Where a line of the listing below includes the word "ASTM", reproduce that line.

----

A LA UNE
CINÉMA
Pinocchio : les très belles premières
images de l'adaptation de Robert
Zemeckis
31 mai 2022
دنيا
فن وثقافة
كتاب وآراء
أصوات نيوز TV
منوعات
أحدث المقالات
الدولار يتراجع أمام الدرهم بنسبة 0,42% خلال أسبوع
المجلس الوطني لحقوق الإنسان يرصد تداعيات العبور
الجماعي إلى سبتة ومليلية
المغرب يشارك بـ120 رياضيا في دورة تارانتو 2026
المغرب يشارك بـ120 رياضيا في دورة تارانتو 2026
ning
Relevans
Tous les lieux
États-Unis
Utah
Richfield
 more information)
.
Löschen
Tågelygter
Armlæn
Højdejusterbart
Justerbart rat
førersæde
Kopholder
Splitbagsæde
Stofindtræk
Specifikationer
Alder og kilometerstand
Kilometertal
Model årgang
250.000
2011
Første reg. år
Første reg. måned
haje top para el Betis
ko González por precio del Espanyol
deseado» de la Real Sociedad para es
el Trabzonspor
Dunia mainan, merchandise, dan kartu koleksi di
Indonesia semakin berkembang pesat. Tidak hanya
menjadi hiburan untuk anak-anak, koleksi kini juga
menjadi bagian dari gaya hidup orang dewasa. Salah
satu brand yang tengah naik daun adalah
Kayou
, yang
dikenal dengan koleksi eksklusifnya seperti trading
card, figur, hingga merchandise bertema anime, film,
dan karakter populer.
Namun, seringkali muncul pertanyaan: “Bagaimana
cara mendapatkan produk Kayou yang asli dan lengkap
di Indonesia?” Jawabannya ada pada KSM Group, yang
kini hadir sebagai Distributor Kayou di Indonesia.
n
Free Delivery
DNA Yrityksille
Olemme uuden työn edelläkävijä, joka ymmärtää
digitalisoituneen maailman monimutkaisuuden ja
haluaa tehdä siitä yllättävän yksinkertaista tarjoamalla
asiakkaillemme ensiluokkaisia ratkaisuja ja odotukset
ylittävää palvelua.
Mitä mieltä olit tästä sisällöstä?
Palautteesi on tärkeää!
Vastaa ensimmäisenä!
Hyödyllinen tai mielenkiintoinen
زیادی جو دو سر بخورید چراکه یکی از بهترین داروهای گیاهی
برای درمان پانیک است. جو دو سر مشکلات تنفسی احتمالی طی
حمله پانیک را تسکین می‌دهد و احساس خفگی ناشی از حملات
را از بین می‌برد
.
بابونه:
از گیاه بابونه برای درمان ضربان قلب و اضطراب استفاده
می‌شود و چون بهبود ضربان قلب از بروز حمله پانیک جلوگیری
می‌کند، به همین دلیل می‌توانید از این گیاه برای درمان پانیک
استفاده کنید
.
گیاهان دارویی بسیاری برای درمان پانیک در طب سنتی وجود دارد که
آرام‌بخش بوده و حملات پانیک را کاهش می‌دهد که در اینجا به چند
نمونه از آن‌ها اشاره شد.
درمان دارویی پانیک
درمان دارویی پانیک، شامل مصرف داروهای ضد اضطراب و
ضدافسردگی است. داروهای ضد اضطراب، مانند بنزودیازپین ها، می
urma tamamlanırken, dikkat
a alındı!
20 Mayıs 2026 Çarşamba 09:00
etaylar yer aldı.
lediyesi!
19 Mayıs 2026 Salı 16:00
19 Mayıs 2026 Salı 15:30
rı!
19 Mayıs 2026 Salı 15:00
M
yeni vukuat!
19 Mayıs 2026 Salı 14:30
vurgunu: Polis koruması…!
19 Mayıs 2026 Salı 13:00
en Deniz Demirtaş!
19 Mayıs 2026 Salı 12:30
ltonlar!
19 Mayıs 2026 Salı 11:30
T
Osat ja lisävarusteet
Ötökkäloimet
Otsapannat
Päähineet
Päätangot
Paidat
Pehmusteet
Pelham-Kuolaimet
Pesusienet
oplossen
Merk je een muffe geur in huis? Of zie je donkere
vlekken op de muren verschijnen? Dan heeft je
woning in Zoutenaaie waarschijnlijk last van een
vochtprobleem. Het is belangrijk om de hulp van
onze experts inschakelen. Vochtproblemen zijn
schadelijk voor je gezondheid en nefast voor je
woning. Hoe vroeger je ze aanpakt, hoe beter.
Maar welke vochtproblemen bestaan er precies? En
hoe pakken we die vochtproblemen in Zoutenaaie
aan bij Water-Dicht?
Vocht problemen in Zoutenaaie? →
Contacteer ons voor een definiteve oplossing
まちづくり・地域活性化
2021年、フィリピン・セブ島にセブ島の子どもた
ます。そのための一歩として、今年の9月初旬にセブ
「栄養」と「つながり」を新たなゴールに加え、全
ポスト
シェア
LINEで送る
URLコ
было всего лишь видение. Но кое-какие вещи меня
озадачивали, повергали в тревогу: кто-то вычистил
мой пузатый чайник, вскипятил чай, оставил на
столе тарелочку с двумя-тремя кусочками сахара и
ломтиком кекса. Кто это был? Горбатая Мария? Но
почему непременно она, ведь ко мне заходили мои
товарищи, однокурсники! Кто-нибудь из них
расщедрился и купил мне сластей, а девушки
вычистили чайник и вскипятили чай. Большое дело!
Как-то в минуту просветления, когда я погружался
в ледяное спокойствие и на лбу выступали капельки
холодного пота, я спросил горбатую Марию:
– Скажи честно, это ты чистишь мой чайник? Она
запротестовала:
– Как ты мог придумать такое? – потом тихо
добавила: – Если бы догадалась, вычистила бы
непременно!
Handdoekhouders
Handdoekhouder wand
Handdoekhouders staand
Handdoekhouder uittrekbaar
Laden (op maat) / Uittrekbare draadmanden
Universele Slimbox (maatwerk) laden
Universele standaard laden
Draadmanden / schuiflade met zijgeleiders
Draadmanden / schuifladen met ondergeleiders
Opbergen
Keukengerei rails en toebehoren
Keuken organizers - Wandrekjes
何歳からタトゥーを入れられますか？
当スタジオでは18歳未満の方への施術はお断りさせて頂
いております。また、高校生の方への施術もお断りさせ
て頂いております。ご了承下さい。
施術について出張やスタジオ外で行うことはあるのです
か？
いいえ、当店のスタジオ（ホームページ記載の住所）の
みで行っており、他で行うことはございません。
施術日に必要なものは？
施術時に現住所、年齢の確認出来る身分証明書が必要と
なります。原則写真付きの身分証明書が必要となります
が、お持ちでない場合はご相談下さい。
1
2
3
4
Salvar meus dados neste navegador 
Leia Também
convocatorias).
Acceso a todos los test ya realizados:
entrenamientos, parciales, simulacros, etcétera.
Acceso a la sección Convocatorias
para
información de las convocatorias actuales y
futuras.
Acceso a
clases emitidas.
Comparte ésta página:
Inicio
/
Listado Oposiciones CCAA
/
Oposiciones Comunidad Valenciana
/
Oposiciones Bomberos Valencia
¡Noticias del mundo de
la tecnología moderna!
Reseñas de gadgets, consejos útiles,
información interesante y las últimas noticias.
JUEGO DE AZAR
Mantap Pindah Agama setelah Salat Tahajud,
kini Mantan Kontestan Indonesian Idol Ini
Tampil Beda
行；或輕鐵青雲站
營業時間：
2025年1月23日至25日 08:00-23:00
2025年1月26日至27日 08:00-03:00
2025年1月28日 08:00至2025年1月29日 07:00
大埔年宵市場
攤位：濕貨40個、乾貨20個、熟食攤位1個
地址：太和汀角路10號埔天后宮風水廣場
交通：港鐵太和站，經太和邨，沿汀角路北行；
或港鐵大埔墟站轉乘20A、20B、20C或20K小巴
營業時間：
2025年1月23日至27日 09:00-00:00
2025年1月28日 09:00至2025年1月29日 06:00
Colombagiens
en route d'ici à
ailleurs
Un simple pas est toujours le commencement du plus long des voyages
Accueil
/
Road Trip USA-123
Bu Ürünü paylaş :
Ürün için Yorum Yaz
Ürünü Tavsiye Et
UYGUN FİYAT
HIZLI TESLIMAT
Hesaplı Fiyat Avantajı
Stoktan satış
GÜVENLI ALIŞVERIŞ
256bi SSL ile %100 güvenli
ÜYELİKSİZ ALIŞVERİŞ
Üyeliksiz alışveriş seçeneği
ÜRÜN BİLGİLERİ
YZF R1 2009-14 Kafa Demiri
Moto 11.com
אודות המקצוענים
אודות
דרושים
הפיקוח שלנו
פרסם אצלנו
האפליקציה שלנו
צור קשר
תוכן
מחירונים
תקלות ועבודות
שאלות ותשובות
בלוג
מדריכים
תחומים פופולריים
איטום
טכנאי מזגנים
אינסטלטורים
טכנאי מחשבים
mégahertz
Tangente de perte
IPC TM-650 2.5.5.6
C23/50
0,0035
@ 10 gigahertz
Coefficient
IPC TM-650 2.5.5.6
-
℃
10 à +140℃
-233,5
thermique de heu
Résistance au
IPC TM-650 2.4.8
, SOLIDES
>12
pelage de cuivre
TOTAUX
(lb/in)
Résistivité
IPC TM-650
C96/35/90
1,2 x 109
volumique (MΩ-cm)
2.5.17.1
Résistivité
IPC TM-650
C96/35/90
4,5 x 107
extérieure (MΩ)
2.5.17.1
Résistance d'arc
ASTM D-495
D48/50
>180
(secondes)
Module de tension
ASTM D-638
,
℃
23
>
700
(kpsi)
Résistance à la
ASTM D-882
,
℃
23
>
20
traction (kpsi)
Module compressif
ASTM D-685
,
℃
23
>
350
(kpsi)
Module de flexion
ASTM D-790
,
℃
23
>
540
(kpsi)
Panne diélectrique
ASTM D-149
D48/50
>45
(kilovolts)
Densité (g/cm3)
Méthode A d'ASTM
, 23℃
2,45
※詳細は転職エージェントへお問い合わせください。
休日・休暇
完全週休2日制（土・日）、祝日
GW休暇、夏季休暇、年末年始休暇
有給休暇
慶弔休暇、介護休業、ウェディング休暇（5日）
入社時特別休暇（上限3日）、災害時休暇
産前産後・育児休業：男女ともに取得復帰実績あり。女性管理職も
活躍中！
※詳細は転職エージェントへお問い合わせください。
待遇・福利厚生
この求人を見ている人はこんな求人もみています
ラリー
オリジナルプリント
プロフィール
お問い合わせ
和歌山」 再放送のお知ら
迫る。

----

* Result of the task
ASTM D-495
ASTM D-638
ASTM D-882
ASTM D-685
ASTM D-790
ASTM D-149
Méthode A d'ASTM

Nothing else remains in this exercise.